NVDA•China is drafting a 2 trillion yuan ($295 billion) plan over five years to build a nationwide network of interconnected AI data centers operated by state firms and using at least 80% domestic chip technology. This blueprint could sharply limit Nvidia’s role in China’s AI infrastructure even as U.S.-approved H200 chip exports remain delayed.
China’s National Development and Reform Commission is drafting a five-year plan to invest roughly 2 trillion yuan in a unified network of AI data centers. The goal is to interconnect fragmented regional computing hubs by 2028, delivering high-performance computing access across health care, finance, transportation and manufacturing sectors.
State-owned operators such as China Mobile and China Telecom are expected to manage the data centers, while local suppliers like Huawei Technologies will provide at least 80% of the core AI chips and networking equipment. Nine homegrown AI chips recently passed security review, positioning domestic players for strategic deployments.

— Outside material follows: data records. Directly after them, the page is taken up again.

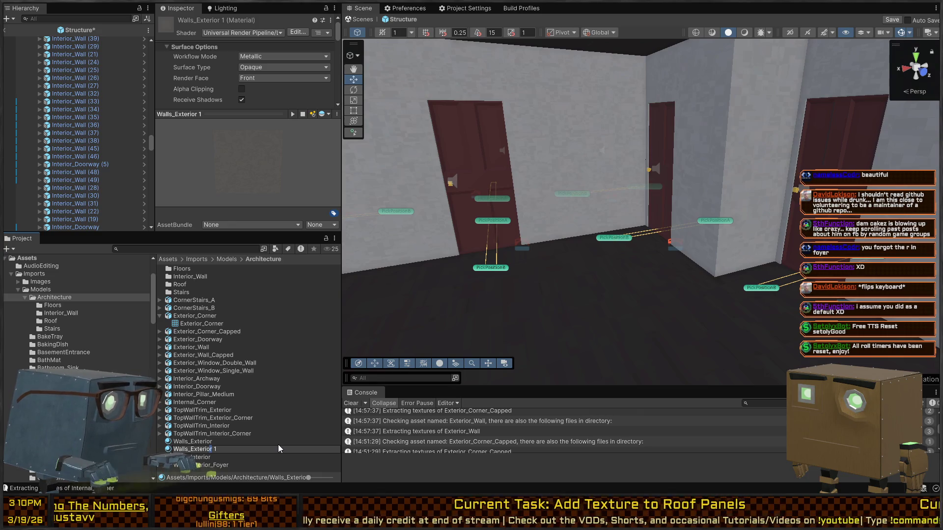
key("ctrl+shift+Left")
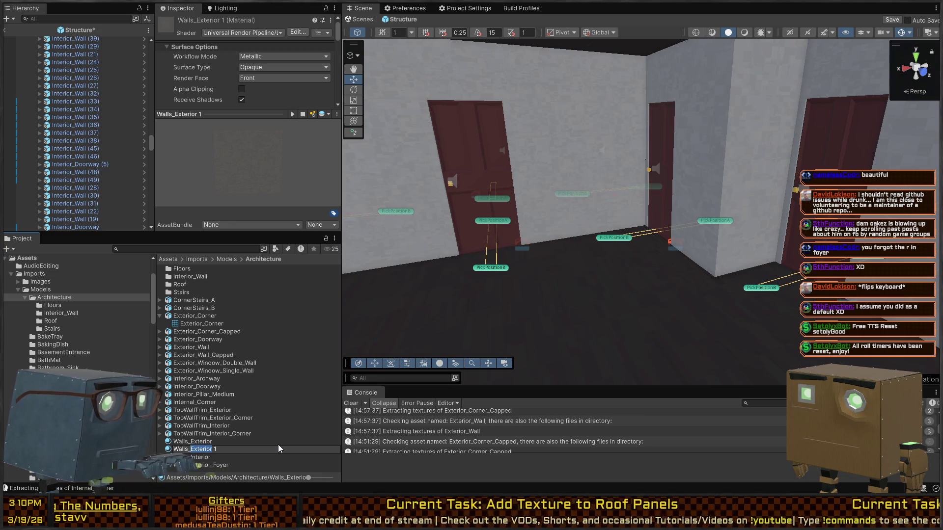
type("Interior")
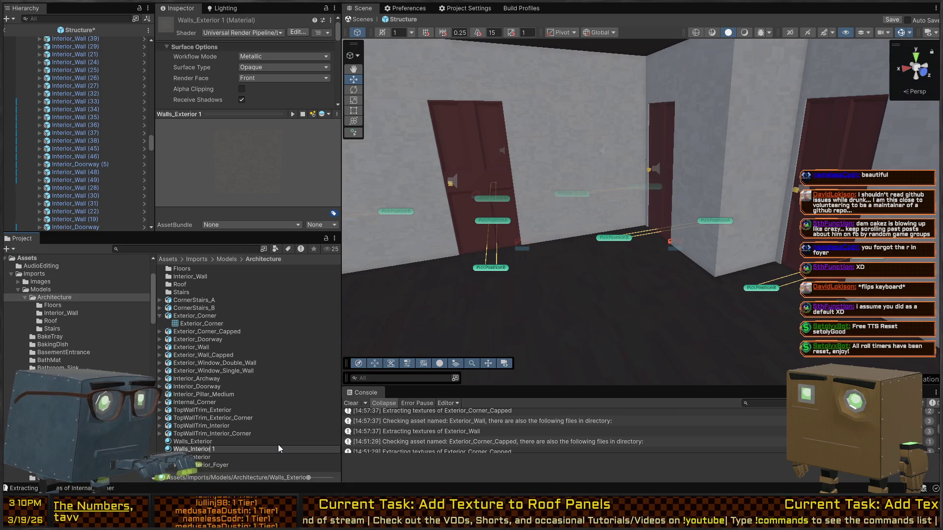
key("Delete")
type("_")
key("shift+End")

Although Washington has approved sales of Nvidia’s previous-generation H200 chips, shipments have yet to begin, suggesting Beijing’s focus on domestic capacity could restrict Nvidia’s market share. Advanced Micro Devices may face similar constraints as China pushes to replace foreign hardware with homegrown solutions.
Funding is expected from sovereign debt—ultra-long-term government bonds—and state industry funds, with possible bank loans and private capital supplements. If power grid integration is included, total investment could reach at least 5 trillion yuan, signaling a broader infrastructure cycle beyond data centers.